··· EXCERPT PROVIDED ···

Saturday 24 November 2012

The Good, the Bad, the Ambivalent

Games have come a long way since I was a wee lad. Their budgets are bigger, their audience is bigger, the maps are bigger, and their ideas are bigger. With time great trends have emerged, as have shit trends and trends that have a chance to be good. The good are the things in games that are either fantastic or on the verge of being fantastic. The bad are the annoying shitty things that we either haven't perfected yet or need to be dropped already. The ambivalent are the things that are understandable but still, like, totally gay.

Still unsure if Ezio is a flagrant homosexual or just Italian.

The Good

1. Animations are getting almost indistinguishable from the real thing. With motion capture technology advancing and powerful graphical engines we're beginning to see some really lifelike performances from our virtual pals. The facial expressions in Halo 4 had some of the subtlest movements I've seen since LA Noire, and from what I've seen in the Metal Gear Solid: Ground Zeroes trailer Kojima is ratcheting up in-game dynamic animations even higher. It's not just character animations in third person that are improving either. Reloading a weapon in a first person shooter shows you all the mechanical parts moving in great detail adding just that much more to the immersion. Feet tilt when standing on an uneven surface, animations change when moving uphill or down - all the things I'd question when playing games in years past have been rectified.

2. Some people dislike sandbox games and I can understand why. It's difficult to imagine a sandbox style game with the same kind of immersive gravitas like Half-Life but we're starting to head that way and I'm excited. Sandbox gameplay offers infinite possibility for those little 'moments'. Those times where you manage to do something so insane, so inspired that you can't believe you just pulled it off within a game. Any game that promotes the possibility of creating these moments has my highly sought after tick of approval. Metal Gear Solid: Ground Zeroes has announced that it will have a sandbox style narrative and I nearly passed out from all my blood surging towards my throbbing boner.

··· GIVEN RECORDS ···

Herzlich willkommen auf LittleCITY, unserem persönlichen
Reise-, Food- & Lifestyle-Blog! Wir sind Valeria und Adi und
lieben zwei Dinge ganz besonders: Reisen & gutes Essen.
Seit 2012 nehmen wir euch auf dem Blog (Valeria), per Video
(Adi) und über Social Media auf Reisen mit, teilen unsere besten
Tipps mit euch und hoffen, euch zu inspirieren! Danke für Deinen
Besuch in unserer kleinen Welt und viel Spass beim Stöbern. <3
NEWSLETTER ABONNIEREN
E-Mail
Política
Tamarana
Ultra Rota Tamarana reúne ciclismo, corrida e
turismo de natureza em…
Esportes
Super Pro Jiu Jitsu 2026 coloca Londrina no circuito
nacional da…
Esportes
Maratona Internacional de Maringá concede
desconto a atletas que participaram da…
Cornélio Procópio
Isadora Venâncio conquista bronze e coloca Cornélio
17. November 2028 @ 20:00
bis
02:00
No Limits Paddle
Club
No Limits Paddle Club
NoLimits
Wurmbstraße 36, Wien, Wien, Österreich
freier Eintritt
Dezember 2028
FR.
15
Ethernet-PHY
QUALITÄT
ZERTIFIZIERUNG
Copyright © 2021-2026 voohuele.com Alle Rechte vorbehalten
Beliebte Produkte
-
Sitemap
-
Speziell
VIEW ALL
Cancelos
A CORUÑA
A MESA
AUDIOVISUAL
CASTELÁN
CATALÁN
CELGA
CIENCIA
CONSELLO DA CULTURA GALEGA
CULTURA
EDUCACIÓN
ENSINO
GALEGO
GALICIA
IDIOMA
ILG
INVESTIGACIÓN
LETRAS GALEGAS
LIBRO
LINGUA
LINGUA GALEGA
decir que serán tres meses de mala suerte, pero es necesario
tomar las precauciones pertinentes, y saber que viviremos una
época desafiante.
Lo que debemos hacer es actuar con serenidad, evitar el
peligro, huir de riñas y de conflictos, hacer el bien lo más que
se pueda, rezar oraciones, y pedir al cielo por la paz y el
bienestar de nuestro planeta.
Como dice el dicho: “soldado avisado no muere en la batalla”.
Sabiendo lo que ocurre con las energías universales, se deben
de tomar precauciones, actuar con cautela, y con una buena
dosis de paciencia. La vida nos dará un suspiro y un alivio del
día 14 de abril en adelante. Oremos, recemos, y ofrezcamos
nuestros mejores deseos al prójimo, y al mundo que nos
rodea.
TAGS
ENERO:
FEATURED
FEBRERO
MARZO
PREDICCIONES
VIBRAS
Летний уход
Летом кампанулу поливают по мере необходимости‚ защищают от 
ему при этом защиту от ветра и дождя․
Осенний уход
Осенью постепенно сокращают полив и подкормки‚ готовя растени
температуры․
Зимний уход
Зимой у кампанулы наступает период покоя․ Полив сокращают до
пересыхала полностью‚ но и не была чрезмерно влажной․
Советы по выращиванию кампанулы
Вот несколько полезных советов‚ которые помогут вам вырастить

···

- _WHAT YOU NEED TO DO_:
A - Answer these from the post about trends in games:
(i) Which game's facial expressions had the subtlest movements the writer had seen since LA Noire?
(ii) What kind of narrative has Metal Gear Solid: Ground Zeroes announced it will have?
(iii) On what date was the post published?
B - Reproduce the post about trends in games word for word, everything from "The Good, the" down to "like, totally gay.".
C - Write the next part of the post about trends in games, picking up after its last sentence.
The records can be set aside; nothing here depends on them.

- _WRITTEN RESPONSES_:
A -
(i) Halo 4
(ii) A sandbox style narrative
(iii) Saturday 24 November 2012

B -
The Good, the Bad, the Ambivalent

Games have come a long way since I was a wee lad. Their budgets are bigger, their audience is bigger, the maps are bigger, and their ideas are bigger. With time great trends have emerged, as have shit trends and trends that have a chance to be good. The good are the things in games that are either fantastic or on the verge of being fantastic. The bad are the annoying shitty things that we either haven't perfected yet or need to be dropped already. The ambivalent are the things that are understandable but still, like, totally gay.

C -
3. Cooperative games. I'm a huge fan of cooperative games which probably grew from a desire to play with siblings when we only had one computer and couldn't. It was surreal to see another player character in the game world and now it's becoming common. The laid back shooty fun of Borderlands, the chaotic teamkilling in Magicka, episodic content like Halo 4's Spartan Ops and dozens more are setting the tone that adding cooperative play to your game is a good thing. Actually creating a compelling cooperative experience is still in its infancy, as fun as it is to shoot stuff with a buddy I'm yearning for more refined cooperative games like Portal 2 and Metal Gear Solid: Peacewalker. It's becoming a trend and I believe only great things are going to come of it.

4. Sound fidelity has been on the rise for a while but now recordings of the genuine article are becoming the norm. Rifle shots, helicopters approaching from a distance, wind rustling through a dense canopy lend a lot to a scene and are all captured from the real world. I found my self taking a break and listening when playing Far Cry 2 because the weather had suddenly changed and created a unique and interesting moment. The work that went into Battlefield 3's audio helped set the benchmark for player's expectations of sound effects. It's not just gun shots and wind, it's the foley as well. When you're running around and you hear the clink of chainmail, the crunch of snow or the rustle of cloth I get all tingly.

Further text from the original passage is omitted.